Regulated trafficking of the MSP/Eph receptor during oocyte meiotic maturation in C. elegans

BACKGROUND: In C. elegans, a sperm-sensing mechanism regulates oocyte meiotic maturation and ovulation, tightly coordinating sperm availability and embryo production; sperm release the major sperm protein (MSP) signal to trigger meiotic resumption. Meiotic arrest depends on the parallel function of the oocyte VAB-1 MSP/Eph receptor and somatic G protein signaling. MSP promotes meiotic maturation by antagonizing Eph receptor signaling and counteracting inhibitory inputs from the gonadal sheath cells.
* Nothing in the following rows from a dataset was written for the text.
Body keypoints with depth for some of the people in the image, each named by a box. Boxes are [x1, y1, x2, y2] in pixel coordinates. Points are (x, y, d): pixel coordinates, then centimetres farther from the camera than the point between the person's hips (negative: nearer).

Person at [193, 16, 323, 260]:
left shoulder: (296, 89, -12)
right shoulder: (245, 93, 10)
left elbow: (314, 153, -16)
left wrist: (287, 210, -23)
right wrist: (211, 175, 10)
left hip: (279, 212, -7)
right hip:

RESULTS: Here, we present evidence suggesting that in the absence of the MSP ligand, the VAB-1 Eph receptor inhibits meiotic maturation while either in or in transit to the endocytic-recycling compartment. VAB-1::GFP localization to the RAB-11-positive endocytic-recycling compartment is independent of ephrins but is antagonized by MSP signaling. Two negative regulators of oocyte meiotic maturation, DAB-1/Disabled and RAN-1, interact with the VAB-1 receptor and are required for its accumulation in the endocytic-recycling compartment in the absence of MSP or sperm (hereafter referred to as MSP/sperm). Inactivation of the endosomal recycling regulators rme-1 or rab-11.1 causes a vab-1-dependent reduction in the meiotic-maturation rate in the presence of MSP/sperm. Further, we show that Galpha(s) signaling in the gonadal sheath cells, which is required for meiotic maturation in the presence of MSP/sperm, affects VAB-1::GFP trafficking in oocytes. CONCLUSIONS: Regulated endocytic trafficking of the VAB-1 MSP/Eph receptor contributes to the control of oocyte meiotic maturation in C. elegans. Eph receptor trafficking in other systems may be influenced by the conserved proteins DAB-1/Disabled and RAN-1 and by crosstalk with G protein signaling in neighboring cells.